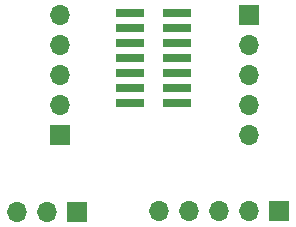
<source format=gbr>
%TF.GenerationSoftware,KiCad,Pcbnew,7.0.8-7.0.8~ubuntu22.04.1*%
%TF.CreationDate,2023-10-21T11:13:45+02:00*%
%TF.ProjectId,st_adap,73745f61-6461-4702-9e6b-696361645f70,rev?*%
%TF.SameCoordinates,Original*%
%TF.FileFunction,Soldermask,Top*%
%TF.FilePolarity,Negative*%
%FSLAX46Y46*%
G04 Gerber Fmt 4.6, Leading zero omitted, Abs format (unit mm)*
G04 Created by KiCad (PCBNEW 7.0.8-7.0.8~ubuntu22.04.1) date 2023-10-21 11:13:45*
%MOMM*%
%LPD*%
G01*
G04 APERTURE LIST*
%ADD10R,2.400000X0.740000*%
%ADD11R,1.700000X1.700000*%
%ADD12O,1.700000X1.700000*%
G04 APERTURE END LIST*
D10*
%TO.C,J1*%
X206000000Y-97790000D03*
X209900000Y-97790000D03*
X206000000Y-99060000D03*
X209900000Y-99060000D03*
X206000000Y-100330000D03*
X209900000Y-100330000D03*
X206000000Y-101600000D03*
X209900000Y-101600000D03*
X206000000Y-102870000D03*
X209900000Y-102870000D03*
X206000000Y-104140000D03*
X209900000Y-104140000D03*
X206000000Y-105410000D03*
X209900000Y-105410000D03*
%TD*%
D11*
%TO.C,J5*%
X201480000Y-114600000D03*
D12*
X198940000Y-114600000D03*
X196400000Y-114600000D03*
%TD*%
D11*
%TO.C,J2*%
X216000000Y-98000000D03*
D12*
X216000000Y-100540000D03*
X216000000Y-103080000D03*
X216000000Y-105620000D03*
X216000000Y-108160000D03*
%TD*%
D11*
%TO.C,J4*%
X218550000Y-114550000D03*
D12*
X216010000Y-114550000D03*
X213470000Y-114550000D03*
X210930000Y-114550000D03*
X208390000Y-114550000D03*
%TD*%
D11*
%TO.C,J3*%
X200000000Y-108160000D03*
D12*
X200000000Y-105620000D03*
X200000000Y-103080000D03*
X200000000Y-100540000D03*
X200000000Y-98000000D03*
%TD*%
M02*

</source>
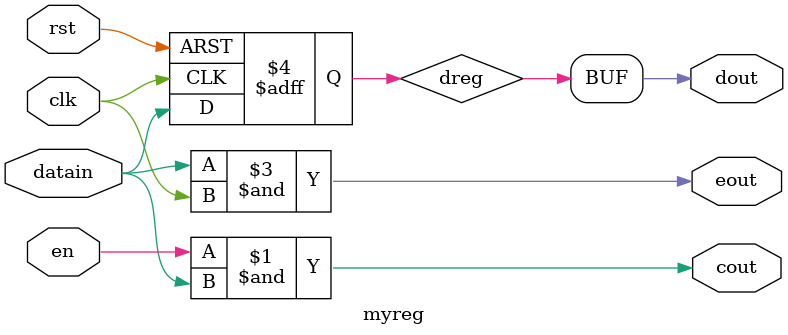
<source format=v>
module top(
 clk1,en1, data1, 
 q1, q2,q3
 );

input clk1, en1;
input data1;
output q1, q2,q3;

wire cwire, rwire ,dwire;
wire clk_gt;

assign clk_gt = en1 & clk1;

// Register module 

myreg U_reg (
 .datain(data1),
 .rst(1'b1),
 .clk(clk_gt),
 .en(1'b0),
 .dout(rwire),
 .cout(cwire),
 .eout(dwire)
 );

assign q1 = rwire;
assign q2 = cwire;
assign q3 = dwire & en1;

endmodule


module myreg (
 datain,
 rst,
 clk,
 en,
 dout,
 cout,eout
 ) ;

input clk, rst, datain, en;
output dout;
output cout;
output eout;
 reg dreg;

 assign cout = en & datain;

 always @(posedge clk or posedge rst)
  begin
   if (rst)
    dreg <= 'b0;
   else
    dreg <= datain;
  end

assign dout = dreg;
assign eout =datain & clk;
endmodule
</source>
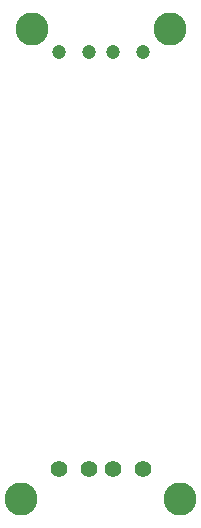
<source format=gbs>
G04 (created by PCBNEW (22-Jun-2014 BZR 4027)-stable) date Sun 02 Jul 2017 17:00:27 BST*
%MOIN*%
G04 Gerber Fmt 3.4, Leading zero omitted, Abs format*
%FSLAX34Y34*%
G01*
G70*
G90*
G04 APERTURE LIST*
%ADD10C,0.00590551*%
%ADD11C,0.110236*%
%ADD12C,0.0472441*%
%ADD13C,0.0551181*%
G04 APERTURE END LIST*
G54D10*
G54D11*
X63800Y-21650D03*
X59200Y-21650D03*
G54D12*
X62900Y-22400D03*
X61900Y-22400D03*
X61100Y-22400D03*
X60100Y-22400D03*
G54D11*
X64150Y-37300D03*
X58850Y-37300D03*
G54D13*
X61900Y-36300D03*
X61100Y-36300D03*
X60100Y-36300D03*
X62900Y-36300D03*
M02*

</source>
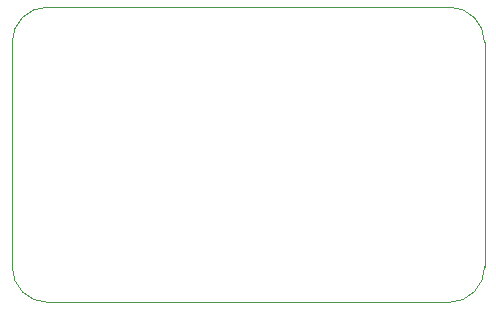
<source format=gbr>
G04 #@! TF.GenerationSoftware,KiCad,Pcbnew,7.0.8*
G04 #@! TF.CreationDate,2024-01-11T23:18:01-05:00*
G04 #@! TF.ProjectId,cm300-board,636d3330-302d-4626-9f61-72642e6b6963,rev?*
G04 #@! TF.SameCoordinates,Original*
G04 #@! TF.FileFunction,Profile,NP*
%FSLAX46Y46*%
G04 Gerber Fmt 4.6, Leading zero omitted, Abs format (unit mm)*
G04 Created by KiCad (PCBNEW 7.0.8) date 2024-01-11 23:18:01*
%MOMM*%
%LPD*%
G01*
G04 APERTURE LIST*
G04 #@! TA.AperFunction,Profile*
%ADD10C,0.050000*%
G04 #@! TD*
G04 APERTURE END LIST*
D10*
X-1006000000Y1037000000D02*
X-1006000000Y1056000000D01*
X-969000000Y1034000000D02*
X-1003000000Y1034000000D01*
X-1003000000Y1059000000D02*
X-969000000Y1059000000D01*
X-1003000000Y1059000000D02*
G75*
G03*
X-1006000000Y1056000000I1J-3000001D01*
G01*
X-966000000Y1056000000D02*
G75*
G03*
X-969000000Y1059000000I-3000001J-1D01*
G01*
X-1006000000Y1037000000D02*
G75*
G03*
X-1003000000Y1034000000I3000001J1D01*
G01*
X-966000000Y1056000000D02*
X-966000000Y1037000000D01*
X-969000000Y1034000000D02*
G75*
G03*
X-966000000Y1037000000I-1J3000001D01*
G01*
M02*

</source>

########

● ABOUT THIS TASK
The response must contain each line above that holds the string "eout".

● THE ANSWER
 .eout(dwire)
 cout,eout
output eout;
assign eout =datain & clk;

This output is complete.